*** Block opens ***

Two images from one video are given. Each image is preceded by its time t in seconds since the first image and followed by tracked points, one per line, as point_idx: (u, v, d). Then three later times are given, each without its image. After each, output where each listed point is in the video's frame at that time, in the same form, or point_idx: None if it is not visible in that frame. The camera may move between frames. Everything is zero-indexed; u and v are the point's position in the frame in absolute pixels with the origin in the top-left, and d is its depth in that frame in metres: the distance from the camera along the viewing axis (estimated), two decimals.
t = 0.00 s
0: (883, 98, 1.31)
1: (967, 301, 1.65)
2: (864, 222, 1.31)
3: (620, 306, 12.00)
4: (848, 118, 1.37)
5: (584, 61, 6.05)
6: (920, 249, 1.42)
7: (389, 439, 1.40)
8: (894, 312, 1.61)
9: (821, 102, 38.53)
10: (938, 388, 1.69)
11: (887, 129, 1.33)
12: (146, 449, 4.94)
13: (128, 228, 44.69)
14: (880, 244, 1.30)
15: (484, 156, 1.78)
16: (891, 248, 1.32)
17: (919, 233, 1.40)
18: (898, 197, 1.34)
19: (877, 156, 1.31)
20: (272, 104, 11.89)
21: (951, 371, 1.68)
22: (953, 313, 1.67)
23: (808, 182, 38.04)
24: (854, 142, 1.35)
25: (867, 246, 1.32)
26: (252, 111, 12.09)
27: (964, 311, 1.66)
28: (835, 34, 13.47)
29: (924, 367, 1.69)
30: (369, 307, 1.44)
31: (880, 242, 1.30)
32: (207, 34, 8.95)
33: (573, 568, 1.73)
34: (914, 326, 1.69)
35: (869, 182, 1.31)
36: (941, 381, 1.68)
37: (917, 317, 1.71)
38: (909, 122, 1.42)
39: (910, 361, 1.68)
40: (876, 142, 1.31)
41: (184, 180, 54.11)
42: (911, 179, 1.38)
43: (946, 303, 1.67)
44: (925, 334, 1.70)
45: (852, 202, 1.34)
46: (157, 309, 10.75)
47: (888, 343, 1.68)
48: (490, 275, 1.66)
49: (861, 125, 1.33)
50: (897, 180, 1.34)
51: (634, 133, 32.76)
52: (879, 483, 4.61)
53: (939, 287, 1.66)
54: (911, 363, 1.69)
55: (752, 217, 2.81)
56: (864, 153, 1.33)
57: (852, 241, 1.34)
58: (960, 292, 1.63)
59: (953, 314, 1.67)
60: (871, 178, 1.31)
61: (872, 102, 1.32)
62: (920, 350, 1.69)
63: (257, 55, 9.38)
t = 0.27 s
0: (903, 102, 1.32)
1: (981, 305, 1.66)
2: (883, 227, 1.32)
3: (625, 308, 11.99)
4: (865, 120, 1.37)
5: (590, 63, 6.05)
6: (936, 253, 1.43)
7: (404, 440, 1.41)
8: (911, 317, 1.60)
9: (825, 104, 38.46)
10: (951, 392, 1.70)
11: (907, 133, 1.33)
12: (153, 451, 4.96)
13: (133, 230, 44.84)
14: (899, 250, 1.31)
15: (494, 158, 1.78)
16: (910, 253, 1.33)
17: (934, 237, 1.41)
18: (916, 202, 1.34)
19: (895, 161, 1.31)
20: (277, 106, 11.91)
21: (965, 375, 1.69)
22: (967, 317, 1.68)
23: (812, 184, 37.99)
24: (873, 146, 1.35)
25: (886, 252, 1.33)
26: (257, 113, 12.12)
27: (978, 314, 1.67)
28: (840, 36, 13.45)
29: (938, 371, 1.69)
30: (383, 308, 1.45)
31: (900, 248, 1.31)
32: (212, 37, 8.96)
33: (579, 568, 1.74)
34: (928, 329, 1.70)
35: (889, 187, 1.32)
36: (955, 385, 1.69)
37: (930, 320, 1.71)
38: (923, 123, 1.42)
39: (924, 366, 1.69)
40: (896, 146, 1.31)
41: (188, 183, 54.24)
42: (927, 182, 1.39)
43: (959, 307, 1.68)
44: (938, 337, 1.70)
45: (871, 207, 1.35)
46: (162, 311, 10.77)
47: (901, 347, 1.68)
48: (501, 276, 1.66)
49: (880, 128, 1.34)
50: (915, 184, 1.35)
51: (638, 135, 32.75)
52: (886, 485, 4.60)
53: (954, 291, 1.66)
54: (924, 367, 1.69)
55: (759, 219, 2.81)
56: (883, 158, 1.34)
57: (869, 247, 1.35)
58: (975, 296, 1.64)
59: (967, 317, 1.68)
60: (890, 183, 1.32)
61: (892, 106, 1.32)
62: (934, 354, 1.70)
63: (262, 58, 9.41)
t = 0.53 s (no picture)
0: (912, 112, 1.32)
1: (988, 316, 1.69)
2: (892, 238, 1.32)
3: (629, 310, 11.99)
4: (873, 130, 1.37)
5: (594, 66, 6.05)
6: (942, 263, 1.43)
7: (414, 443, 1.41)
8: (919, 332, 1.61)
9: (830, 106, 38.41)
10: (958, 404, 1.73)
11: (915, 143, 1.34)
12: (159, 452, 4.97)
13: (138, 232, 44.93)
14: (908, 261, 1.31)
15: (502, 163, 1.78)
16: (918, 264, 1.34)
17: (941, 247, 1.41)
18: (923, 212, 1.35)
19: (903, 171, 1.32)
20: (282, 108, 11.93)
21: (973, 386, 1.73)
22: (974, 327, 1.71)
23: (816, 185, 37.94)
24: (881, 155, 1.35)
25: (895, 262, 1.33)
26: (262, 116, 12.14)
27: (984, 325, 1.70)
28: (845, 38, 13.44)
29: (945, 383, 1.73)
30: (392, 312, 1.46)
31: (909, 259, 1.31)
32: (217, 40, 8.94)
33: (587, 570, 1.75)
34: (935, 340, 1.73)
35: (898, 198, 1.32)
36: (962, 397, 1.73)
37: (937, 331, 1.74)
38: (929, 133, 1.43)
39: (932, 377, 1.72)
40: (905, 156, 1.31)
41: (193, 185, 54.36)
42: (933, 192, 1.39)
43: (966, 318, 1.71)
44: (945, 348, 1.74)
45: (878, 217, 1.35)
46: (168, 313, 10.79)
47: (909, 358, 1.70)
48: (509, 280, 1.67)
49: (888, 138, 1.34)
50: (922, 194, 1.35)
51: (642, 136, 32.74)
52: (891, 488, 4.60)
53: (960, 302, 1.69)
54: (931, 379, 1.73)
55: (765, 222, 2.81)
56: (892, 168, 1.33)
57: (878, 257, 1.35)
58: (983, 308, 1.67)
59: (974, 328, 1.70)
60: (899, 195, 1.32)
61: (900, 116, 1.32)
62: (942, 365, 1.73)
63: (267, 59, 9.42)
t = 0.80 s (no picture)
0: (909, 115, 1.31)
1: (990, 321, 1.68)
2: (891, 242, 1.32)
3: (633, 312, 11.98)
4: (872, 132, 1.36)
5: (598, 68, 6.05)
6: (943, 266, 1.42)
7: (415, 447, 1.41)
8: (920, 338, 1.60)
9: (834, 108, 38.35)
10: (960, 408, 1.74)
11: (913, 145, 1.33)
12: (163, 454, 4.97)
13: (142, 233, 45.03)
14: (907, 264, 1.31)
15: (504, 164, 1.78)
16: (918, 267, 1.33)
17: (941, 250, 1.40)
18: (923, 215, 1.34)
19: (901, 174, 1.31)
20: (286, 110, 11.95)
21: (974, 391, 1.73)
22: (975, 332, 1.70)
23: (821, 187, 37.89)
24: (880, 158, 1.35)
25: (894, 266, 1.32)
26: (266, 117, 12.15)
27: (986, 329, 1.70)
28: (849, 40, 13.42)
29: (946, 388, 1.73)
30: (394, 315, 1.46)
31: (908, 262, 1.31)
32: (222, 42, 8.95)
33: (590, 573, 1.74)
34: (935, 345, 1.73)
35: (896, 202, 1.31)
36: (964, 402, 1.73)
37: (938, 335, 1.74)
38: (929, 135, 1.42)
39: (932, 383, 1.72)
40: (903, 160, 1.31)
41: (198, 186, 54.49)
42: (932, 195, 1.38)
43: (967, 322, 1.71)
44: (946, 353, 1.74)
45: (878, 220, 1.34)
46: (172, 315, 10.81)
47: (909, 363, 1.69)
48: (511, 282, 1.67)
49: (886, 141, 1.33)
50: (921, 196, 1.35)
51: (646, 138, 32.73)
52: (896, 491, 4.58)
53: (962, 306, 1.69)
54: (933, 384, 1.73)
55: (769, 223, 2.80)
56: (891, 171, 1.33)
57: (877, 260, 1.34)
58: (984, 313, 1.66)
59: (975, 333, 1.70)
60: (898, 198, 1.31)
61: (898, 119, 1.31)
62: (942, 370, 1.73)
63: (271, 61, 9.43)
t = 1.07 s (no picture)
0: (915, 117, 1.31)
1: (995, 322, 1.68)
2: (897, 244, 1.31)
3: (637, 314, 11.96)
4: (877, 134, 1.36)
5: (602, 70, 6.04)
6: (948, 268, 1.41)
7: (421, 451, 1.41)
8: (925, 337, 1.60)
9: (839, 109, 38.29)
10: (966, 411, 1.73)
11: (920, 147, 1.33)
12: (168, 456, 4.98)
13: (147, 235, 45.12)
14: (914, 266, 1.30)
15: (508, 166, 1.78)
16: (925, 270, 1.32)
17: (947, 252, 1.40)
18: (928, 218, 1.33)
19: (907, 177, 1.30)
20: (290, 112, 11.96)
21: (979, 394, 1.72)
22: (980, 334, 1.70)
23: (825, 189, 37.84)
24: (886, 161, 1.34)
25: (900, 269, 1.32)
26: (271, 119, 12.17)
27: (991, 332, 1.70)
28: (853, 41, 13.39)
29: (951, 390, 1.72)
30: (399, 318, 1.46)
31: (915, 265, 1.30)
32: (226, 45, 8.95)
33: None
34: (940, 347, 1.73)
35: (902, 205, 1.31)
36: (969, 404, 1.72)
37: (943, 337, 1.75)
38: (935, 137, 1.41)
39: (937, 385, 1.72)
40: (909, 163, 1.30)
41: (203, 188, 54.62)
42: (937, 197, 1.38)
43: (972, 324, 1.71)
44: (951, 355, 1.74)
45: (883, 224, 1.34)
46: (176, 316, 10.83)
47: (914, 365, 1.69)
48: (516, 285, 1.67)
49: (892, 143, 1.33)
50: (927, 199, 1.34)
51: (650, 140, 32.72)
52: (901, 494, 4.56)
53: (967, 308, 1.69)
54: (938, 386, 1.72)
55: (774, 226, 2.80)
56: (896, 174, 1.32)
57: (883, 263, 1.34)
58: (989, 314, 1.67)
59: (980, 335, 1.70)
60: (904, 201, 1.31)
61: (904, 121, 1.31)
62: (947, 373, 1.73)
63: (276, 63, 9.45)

*** Block closes ***

**Work to be completed**
Reproduce exactly the section above that begins at the line containing "9: (825, 104, 38.46)" and ends at the line containing "41: (188, 183, 54.24)", leaving out all other lines.

**Solution for this exercise**
9: (825, 104, 38.46)
10: (951, 392, 1.70)
11: (907, 133, 1.33)
12: (153, 451, 4.96)
13: (133, 230, 44.84)
14: (899, 250, 1.31)
15: (494, 158, 1.78)
16: (910, 253, 1.33)
17: (934, 237, 1.41)
18: (916, 202, 1.34)
19: (895, 161, 1.31)
20: (277, 106, 11.91)
21: (965, 375, 1.69)
22: (967, 317, 1.68)
23: (812, 184, 37.99)
24: (873, 146, 1.35)
25: (886, 252, 1.33)
26: (257, 113, 12.12)
27: (978, 314, 1.67)
28: (840, 36, 13.45)
29: (938, 371, 1.69)
30: (383, 308, 1.45)
31: (900, 248, 1.31)
32: (212, 37, 8.96)
33: (579, 568, 1.74)
34: (928, 329, 1.70)
35: (889, 187, 1.32)
36: (955, 385, 1.69)
37: (930, 320, 1.71)
38: (923, 123, 1.42)
39: (924, 366, 1.69)
40: (896, 146, 1.31)
41: (188, 183, 54.24)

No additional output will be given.